99 Bottles of Beer on the Blog - Unibroue 16

Unibroue is a great brewery, producing top-quality Belgian-style beers from their brewery in Quebec. Their beers are not slavish recreations of any other beer - instead, they are as boldly conceived and richly executed as the finest of the Belgian brewers. They capture the spirit of Belgian beer as much as the flavor.

Unibroue 16 is a Belgian Strong Ale, probably best categorized as a Tripel. "16" is a special beer brewed for the 16th anniversary of the brewery. It is a golden/orangish color, and has a foamy head that settles fairly quickly into a light covering of tiny bubbles. The nose is surprisingly light for a beer that jumps into your mouth with a shout of esters, pepper, alcohol warmth and a bubble-gummy flavor from the characteristic Belgian yeasts.

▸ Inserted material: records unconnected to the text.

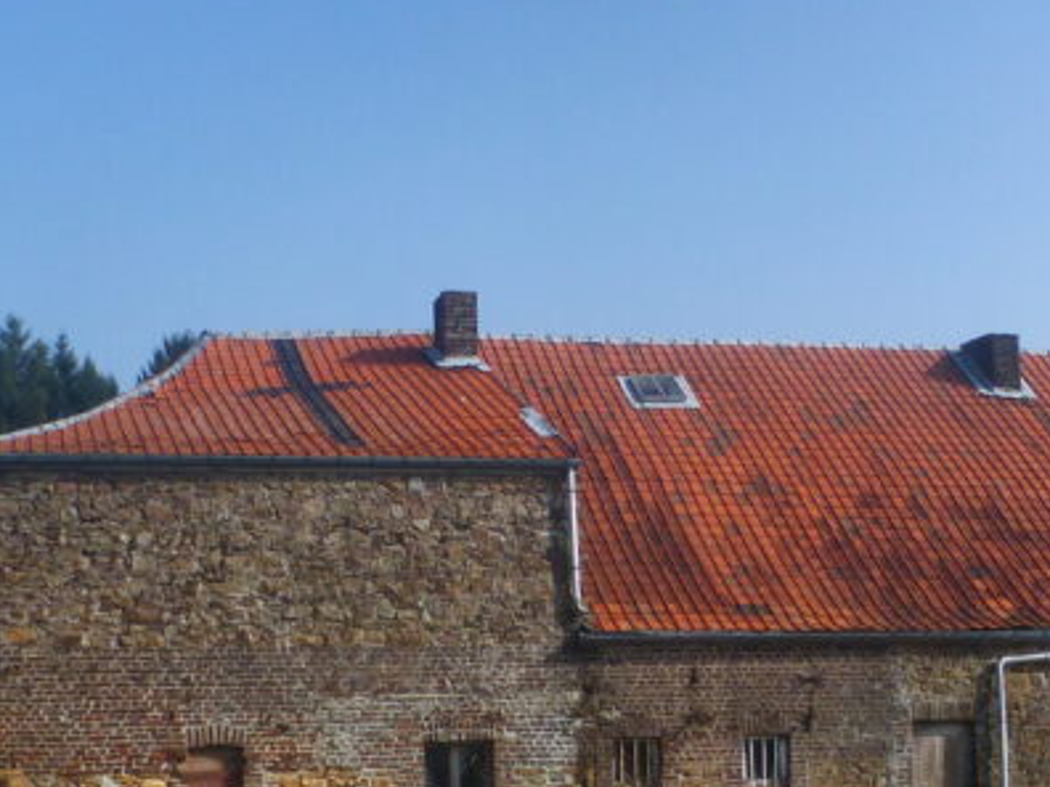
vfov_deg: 23.3
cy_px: 647
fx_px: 1881
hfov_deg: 31.0
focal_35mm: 62
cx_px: 377
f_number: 3.3
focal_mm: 4.3
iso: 100
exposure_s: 1/1000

Weighing in at 10% alcohol, this is a big beer, but it is subtle. The alcohol doesn't burn, and is concealed behind the malty taste and the yeast flavors. The hops do not contribute to flavor, but provide the bitterness to keep the beer balanced instead of cloying.

This is definitely a beer for beer snobs. If you're not expecting the estery flavors of a Belgian tripel, you're going to think you got a bad bottle, but, if you're looking for a solid interpretation of the Belgian Tripel style, you'll enjoy toasting 16 years of outstanding brewing at Unibroue.